_TASKS TO CARRY OUT_:
a – In the passage on sizing user stories, rewrite the paragraph beginning "But that's merely labelling up work" as a short bulleted list that keeps its main facts.
b – According to the passage on sizing user stories, why is work gathered into features and epics?

That old chestnut “size matters” applies just as much to Agile as anything else.
We’re all already used to the idea that user stories are small things and epics are big things. But just how small and just how big?
Read on and I’ll tell you…
The subtle difference between sizing stories and estimating them
Planning poker is fun (or it should be): discussing a user story, its acceptance criteria and how it will be built and then estimating, wondering whether the team is in tune with one another at judging whether something will be simple to build or more meaty. The cheers and groans when everyone’s guesses are revealed.
But that’s merely labelling up work that already exists. Sizing, defining where one self-contained piece of work stops & the next starts, happens way before that, when the Business Analyst first decides whether New Function A can be written in three user stories or thirty. Get it wrong and the effects trickle on through the rest of the work, making everything harder to manage and deliver. At the very least, poor sizing causes extra work to re-draft the stories correctly.
Why sizing user stories correctly matters
Just like Goldilocks, there’s an optimum size that’s just right for your team: small enough that they’re able to close stories quickly and benefit from the feeling of momentum. And large enough so that they’re not wasting time updating a million tickets. There’s a size range that’s ‘just right’.
Size matters for epics too
Why do we even gather work into features & epics? Because it’s hard to juggle and schedule a million individual stories. But group them together into sets and they instantly become easier to organise.

_DATASET CONTENT_:
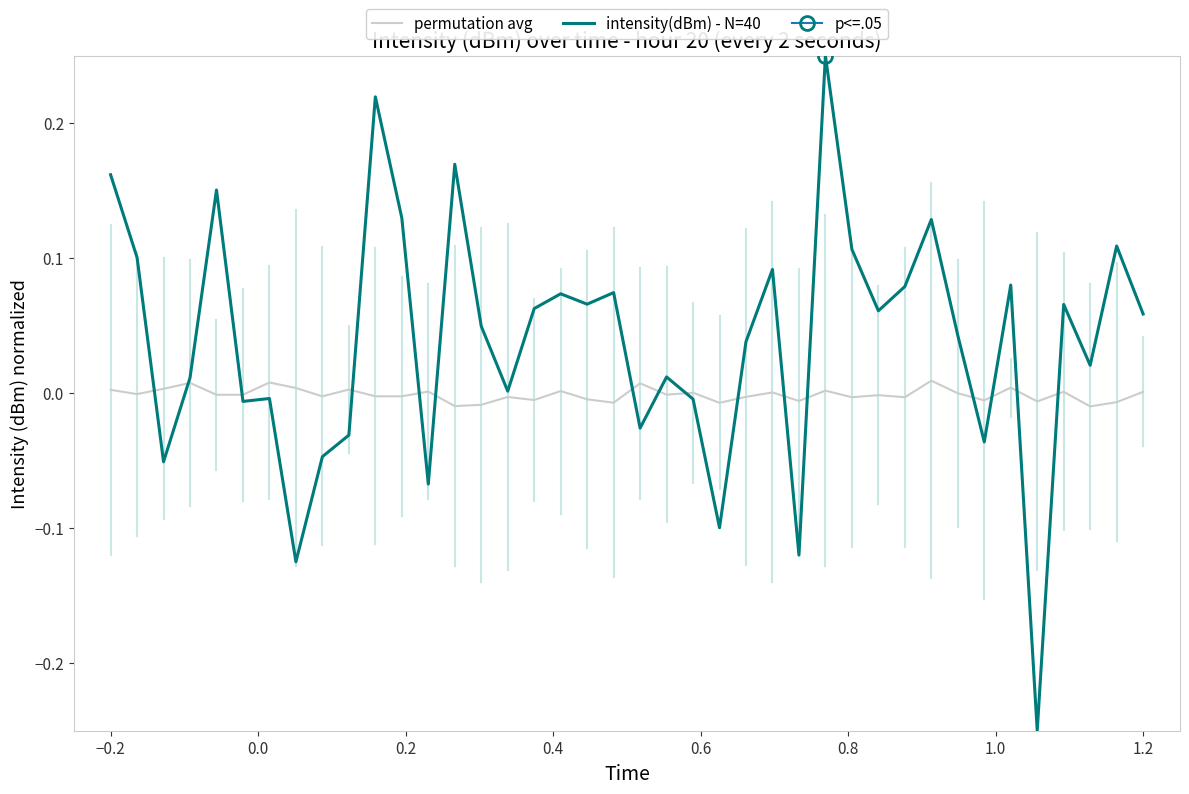

How many interior local valleys does the permutation avg series have?

15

_SOLUTIONS BELOW_:
a –
- Estimating only labels work that already exists.
- Sizing means defining where one self-contained piece of work stops and the next starts.
- Sizing happens much earlier, when the Business Analyst first decides whether New Function A can be written in three user stories or thirty.
- Getting the size wrong makes the rest of the work harder to manage and deliver.
- At the very least, poor sizing causes extra work to re-draft the stories correctly.

b – Because it's hard to juggle and schedule a million individual stories, and grouping them into sets makes them easier to organize.